▸ EXERCISE
Each record needs to be transcribed word for word, though without its pictures.

Collected data
*** Block opens ***
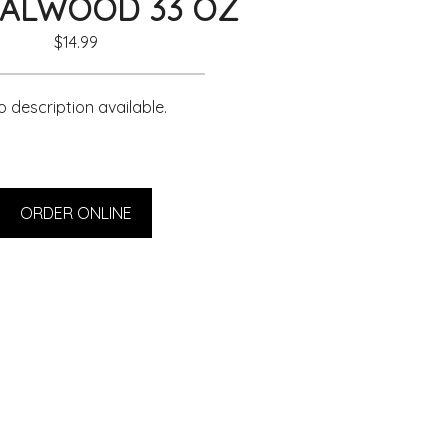
ALWOOD 33 OZ
$14.99
 description available.
ORDER ONLINE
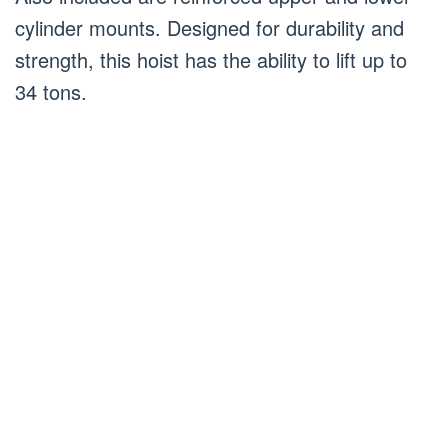
cylinder mounts. Designed for durability and
strength, this hoist has the ability to lift up to
34 tons.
*** Block closes ***
▸ EXERCISE SOLUTION
ALWOOD 33 OZ
$14.99
 description available.
ORDER ONLINE
cylinder mounts. Designed for durability and
strength, this hoist has the ability to lift up to
34 tons.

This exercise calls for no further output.